» What is being asked
Turn the entries from their first line through the line containing "vasitələrin qanunsuz dövriyyəsi" into a JSON list of strings, with one string per line and blank lines left out.

» Source data
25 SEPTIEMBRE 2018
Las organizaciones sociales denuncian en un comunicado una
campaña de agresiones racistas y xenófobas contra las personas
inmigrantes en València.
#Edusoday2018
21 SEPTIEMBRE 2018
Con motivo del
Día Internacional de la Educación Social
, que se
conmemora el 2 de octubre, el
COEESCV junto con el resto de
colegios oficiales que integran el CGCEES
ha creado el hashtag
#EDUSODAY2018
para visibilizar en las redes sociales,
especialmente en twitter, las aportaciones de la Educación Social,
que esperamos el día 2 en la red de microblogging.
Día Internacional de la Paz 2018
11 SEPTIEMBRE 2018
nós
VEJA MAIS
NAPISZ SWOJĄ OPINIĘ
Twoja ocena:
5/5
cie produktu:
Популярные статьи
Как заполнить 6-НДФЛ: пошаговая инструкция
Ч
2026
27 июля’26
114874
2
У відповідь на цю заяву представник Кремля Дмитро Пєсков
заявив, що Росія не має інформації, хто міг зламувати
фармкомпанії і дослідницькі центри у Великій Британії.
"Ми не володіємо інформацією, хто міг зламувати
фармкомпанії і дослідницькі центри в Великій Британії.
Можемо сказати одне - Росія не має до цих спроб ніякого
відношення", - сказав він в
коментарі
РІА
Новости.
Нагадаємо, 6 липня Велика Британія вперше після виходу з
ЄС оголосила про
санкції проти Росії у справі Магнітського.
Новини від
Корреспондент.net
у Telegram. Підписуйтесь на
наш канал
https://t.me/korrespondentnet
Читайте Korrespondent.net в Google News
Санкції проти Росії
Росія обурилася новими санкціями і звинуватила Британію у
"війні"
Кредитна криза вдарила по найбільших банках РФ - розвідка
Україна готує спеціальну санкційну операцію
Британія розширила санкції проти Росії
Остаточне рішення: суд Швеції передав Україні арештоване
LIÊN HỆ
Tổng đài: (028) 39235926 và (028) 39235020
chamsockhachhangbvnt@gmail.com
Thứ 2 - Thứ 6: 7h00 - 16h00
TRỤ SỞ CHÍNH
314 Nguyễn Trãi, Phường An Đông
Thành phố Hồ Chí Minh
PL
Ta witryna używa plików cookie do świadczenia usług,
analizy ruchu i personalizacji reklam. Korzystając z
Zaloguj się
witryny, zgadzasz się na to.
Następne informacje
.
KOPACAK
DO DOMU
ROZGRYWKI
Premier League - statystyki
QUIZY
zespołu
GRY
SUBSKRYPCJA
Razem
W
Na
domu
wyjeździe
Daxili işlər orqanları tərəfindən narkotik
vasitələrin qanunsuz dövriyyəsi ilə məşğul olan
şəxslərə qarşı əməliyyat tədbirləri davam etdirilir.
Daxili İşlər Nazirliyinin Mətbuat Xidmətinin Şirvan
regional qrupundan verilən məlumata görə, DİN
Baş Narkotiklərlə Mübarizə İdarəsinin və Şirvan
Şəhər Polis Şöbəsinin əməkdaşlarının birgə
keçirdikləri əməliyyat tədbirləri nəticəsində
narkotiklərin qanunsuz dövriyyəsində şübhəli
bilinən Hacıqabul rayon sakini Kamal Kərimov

» Response
[
  "25 SEPTIEMBRE 2018",
  "Las organizaciones sociales denuncian en un comunicado una",
  "campaña de agresiones racistas y xenófobas contra las personas",
  "inmigrantes en València.",
  "#Edusoday2018",
  "21 SEPTIEMBRE 2018",
  "Con motivo del",
  "Día Internacional de la Educación Social",
  ", que se",
  "conmemora el 2 de octubre, el",
  "COEESCV junto con el resto de",
  "colegios oficiales que integran el CGCEES",
  "ha creado el hashtag",
  "#EDUSODAY2018",
  "para visibilizar en las redes sociales,",
  "especialmente en twitter, las aportaciones de la Educación Social,",
  "que esperamos el día 2 en la red de microblogging.",
  "Día Internacional de la Paz 2018",
  "11 SEPTIEMBRE 2018",
  "nós",
  "VEJA MAIS",
  "NAPISZ SWOJĄ OPINIĘ",
  "Twoja ocena:",
  "5/5",
  "cie produktu:",
  "Популярные статьи",
  "Как заполнить 6-НДФЛ: пошаговая инструкция",
  "Ч",
  "2026",
  "27 июля’26",
  "114874",
  "2",
  "У відповідь на цю заяву представник Кремля Дмитро Пєсков",
  "заявив, що Росія не має інформації, хто міг зламувати",
  "фармкомпанії і дослідницькі центри у Великій Британії.",
  "\"Ми не володіємо інформацією, хто міг зламувати",
  "фармкомпанії і дослідницькі центри в Великій Британії.",
  "Можемо сказати одне - Росія не має до цих спроб ніякого",
  "відношення\", - сказав він в",
  "коментарі",
  "РІА",
  "Новости.",
  "Нагадаємо, 6 липня Велика Британія вперше після виходу з",
  "ЄС оголосила про",
  "санкції проти Росії у справі Магнітського.",
  "Новини від",
  "Корреспондент.net",
  "у Telegram. Підписуйтесь на",
  "наш канал",
  "https://t.me/korrespondentnet",
  "Читайте Korrespondent.net в Google News",
  "Санкції проти Росії",
  "Росія обурилася новими санкціями і звинуватила Британію у",
  "\"війні\"",
  "Кредитна криза вдарила по найбільших банках РФ - розвідка",
  "Україна готує спеціальну санкційну операцію",
  "Британія розширила санкції проти Росії",
  "Остаточне рішення: суд Швеції передав Україні арештоване",
  "LIÊN HỆ",
  "Tổng đài: (028) 39235926 và (028) 39235020",
  "chamsockhachhangbvnt@gmail.com",
  "Thứ 2 - Thứ 6: 7h00 - 16h00",
  "TRỤ SỞ CHÍNH",
  "314 Nguyễn Trãi, Phường An Đông",
  "Thành phố Hồ Chí Minh",
  "PL",
  "Ta witryna używa plików cookie do świadczenia usług,",
  "analizy ruchu i personalizacji reklam. Korzystając z",
  "Zaloguj się",
  "witryny, zgadzasz się na to.",
  "Następne informacje",
  ".",
  "KOPACAK",
  "DO DOMU",
  "ROZGRYWKI",
  "Premier League - statystyki",
  "QUIZY",
  "zespołu",
  "GRY",
  "SUBSKRYPCJA",
  "Razem",
  "W",
  "Na",
  "domu",
  "wyjeździe",
  "Daxili işlər orqanları tərəfindən narkotik",
  "vasitələrin qanunsuz dövriyyəsi ilə məşğul olan"
]